His gaze met hers, dark and dilated, full of that quiet fire she wanted from him.
“Zander tells me you don’t have a safeword. That he’ll act as your safety net.”
“Yes, Ma’am. He knows what I can handle, but we won’t need him to do that.”
She hoped he was right, and she’d do her best to make it so. Tonight was about giving him a sweet burn of pain that blurred into pleasure, the kind that left good echoes in the soul. Not bad ones.
And yet, in order to claim someone, you have to take them past what they think they can take.
“I put my wrists into the cuffs, and I held them up to the chains. I choose to be here. I choose to submit to your will, to your needs and wants, to be whatever you need of me.” Spence’s words were softspoken, but the way his gaze held hers, unwavering, sent a jolt straight to her core.
Power exchange, raw and real — not taken, but given.

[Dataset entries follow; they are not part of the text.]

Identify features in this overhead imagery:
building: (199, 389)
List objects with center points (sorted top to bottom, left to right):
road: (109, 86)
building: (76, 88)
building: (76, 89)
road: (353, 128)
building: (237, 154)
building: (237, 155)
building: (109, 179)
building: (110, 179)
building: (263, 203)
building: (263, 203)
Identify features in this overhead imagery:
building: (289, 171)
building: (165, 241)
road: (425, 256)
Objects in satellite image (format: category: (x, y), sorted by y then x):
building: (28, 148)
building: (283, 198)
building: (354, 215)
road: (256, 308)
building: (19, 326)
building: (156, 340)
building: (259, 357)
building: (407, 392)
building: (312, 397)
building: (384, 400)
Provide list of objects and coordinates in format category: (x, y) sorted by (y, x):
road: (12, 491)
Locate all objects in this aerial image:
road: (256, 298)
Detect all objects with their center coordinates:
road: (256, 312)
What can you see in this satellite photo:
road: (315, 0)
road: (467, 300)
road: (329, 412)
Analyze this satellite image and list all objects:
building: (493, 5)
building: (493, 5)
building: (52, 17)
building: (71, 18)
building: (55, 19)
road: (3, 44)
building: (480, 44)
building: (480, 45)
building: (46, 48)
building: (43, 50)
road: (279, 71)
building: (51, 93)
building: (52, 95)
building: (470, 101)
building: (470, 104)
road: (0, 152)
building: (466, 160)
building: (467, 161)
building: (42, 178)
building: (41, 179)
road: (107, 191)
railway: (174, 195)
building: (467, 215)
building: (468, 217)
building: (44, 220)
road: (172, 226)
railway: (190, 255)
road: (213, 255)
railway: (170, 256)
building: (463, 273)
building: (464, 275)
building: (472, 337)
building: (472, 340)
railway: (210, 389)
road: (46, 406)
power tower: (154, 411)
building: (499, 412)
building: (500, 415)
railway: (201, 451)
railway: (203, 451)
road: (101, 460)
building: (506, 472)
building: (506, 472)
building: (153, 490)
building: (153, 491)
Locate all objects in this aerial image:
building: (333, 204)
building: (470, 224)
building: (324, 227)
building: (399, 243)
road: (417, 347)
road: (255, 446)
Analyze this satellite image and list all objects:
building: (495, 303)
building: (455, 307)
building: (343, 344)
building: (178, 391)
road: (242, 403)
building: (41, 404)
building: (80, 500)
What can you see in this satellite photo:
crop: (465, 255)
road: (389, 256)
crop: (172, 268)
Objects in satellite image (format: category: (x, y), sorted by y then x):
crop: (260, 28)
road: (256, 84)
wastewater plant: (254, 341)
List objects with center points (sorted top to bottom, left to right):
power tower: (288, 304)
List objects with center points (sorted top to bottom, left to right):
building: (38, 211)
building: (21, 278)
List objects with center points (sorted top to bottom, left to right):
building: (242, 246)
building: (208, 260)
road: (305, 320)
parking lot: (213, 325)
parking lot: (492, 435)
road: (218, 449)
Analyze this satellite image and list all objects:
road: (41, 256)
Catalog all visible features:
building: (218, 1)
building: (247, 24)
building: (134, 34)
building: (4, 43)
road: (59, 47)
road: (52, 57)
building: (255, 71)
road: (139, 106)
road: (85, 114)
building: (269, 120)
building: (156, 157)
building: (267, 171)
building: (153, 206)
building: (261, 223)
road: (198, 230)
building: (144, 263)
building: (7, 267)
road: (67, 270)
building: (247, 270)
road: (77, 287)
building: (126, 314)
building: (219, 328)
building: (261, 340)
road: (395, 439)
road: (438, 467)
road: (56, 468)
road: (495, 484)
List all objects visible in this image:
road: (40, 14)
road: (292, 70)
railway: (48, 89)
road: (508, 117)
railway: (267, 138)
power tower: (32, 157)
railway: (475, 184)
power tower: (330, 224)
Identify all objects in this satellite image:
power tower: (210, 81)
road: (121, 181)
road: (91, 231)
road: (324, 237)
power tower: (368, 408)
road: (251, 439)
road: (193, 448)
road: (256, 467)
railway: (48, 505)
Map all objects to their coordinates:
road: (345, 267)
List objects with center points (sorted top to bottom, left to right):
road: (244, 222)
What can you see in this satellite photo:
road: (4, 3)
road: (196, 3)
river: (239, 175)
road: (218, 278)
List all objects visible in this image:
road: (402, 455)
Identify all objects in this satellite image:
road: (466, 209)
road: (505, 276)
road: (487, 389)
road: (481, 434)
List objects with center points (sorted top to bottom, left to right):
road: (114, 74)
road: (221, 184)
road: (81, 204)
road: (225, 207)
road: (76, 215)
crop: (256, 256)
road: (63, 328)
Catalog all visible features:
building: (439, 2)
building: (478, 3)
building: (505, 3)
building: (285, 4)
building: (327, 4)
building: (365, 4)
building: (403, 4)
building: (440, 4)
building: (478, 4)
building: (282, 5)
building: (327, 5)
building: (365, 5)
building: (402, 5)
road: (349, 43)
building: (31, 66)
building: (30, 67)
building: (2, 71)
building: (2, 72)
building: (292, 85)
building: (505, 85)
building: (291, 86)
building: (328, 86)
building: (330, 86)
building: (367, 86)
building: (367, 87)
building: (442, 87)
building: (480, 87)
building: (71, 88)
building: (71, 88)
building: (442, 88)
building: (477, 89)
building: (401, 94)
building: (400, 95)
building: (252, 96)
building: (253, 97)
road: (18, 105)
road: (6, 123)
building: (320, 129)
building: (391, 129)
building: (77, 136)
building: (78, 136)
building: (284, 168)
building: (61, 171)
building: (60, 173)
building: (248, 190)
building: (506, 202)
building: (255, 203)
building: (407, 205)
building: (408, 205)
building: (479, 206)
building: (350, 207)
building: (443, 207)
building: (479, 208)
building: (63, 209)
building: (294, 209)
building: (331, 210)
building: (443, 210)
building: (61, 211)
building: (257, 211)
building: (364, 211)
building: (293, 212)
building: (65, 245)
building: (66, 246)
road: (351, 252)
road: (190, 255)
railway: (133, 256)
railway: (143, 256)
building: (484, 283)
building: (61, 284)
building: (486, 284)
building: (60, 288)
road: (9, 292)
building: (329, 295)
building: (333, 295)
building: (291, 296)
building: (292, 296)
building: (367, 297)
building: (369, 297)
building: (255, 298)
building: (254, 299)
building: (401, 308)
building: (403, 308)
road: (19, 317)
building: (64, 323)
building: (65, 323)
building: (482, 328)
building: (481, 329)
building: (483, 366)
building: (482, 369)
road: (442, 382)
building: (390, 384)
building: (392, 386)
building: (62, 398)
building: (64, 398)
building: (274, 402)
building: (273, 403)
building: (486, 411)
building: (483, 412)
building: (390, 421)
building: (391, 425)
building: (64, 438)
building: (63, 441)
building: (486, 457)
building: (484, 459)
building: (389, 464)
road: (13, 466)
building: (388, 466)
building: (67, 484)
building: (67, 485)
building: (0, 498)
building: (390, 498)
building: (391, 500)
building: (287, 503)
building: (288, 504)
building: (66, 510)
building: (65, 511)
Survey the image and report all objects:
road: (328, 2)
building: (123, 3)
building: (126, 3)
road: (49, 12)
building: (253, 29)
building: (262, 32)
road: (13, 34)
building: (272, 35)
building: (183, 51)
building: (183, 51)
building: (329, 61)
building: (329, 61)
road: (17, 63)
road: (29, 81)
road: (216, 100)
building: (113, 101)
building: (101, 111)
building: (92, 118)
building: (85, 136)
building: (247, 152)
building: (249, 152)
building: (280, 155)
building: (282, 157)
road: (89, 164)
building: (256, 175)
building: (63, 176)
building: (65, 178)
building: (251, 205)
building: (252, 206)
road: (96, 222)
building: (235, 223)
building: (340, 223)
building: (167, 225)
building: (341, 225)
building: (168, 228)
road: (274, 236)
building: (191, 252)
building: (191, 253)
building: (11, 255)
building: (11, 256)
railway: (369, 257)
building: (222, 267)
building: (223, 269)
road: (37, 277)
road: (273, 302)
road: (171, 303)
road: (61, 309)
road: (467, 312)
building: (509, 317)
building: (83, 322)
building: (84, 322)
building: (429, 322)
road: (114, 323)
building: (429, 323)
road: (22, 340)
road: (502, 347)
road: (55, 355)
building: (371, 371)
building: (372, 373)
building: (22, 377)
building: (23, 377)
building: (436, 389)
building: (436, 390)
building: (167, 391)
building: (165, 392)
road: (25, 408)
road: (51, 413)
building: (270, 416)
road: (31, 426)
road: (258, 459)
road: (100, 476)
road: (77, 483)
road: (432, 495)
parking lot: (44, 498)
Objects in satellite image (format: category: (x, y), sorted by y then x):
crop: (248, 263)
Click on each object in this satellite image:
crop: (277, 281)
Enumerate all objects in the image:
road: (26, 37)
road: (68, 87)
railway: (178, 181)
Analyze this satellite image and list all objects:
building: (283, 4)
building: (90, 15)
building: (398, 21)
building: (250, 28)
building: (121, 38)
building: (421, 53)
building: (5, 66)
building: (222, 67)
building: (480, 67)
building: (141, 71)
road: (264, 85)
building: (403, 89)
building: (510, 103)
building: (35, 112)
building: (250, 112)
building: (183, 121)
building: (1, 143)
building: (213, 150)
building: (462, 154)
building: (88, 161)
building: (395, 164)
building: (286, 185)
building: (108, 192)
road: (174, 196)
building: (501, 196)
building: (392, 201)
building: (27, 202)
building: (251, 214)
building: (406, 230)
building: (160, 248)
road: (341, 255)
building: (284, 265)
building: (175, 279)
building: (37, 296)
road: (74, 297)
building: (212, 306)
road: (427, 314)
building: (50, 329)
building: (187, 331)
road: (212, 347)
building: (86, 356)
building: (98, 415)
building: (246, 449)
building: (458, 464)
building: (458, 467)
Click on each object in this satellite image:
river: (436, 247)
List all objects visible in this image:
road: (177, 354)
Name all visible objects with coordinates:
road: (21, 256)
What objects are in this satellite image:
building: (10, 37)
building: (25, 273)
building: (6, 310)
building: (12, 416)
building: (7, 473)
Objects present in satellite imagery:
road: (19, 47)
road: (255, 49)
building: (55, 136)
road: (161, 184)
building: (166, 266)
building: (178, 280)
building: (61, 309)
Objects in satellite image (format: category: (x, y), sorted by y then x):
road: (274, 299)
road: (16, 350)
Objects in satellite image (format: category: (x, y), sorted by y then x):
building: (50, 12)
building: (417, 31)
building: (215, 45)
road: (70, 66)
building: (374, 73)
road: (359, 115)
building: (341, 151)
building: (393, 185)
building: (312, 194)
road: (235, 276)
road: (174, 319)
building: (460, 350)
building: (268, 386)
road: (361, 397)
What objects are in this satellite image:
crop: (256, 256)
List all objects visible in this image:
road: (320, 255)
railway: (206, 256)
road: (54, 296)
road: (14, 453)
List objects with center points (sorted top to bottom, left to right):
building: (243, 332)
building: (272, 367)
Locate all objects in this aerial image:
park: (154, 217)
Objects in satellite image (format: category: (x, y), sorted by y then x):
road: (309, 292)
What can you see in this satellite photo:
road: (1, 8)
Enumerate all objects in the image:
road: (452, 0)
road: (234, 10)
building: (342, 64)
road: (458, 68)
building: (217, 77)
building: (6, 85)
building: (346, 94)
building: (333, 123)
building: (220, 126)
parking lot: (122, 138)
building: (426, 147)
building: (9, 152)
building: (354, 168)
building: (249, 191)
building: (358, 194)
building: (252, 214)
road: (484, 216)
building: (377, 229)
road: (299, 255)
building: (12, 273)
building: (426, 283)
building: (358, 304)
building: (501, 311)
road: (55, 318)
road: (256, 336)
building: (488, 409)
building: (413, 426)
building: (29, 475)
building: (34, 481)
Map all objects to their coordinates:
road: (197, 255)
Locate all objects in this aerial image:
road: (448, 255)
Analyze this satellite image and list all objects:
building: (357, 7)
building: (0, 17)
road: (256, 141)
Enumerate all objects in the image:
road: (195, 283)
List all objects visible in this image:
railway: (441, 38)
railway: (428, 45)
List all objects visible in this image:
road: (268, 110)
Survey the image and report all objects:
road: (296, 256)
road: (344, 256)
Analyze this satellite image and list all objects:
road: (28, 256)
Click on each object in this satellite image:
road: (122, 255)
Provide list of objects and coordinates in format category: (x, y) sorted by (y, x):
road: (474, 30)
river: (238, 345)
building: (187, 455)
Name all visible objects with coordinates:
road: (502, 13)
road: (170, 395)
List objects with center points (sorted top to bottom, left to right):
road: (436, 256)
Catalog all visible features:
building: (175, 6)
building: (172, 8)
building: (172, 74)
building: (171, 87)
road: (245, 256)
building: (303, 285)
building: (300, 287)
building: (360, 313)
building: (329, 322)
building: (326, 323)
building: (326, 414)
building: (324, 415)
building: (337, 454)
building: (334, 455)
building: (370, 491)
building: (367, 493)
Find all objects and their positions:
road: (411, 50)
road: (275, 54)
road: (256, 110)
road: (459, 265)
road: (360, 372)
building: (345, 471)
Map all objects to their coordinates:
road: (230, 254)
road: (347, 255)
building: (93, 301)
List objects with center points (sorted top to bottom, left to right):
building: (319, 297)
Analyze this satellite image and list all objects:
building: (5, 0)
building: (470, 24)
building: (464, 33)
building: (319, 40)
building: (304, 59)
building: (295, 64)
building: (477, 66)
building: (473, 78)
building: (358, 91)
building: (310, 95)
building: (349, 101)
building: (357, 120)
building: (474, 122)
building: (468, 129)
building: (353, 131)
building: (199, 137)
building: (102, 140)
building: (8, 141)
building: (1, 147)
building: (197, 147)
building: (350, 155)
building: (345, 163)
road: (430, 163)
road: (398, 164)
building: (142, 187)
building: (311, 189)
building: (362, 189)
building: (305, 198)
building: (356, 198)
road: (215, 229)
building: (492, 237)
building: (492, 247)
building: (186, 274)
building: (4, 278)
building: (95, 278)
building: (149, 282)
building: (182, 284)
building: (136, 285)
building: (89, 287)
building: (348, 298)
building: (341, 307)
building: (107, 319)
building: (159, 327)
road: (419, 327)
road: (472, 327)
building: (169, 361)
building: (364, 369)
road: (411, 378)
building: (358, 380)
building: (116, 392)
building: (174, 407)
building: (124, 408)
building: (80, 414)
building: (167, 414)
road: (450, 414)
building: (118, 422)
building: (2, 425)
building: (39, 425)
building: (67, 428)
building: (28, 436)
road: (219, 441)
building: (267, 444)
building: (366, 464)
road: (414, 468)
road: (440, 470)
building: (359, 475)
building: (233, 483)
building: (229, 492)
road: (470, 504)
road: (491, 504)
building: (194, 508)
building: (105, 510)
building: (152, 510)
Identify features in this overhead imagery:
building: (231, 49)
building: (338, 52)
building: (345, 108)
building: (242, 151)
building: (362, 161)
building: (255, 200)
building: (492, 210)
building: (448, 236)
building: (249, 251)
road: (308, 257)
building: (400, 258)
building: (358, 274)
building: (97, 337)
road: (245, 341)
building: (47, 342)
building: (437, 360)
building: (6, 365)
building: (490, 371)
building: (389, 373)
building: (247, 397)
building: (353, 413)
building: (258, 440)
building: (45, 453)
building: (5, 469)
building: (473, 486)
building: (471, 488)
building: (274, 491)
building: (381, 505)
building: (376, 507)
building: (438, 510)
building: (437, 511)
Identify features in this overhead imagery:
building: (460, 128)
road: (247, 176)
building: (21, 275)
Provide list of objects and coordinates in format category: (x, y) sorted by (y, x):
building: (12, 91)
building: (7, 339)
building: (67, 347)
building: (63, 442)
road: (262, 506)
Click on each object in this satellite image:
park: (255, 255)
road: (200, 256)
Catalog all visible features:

She felt it coil between them, a living thing.
Zander moved behind Spence and slid his hands over his hips. Spence gasped, and Emmy realized Zander had penetrated him from behind.
“Breathe,” Zander said, and Emmy watched as Zander pressed in quickly, inch by inch, until he was seated deep.
Spence’s breath hitched, a low groan escaping, but his eyes stayed on Emmy’s, the connection unbroken.
Zander didn’t thrust yet, just held there, savoring, his own arousal scenting the air like aged oak and night-blooming jasmine — vampire strength undercut with heat.
Emmy lifted the penis plug from the side table, a slim stainless steel rod with a flared end, wired subtly for the TENS unit she’d control. She showed it to Spence, letting him see the gleam of it, and the thickness.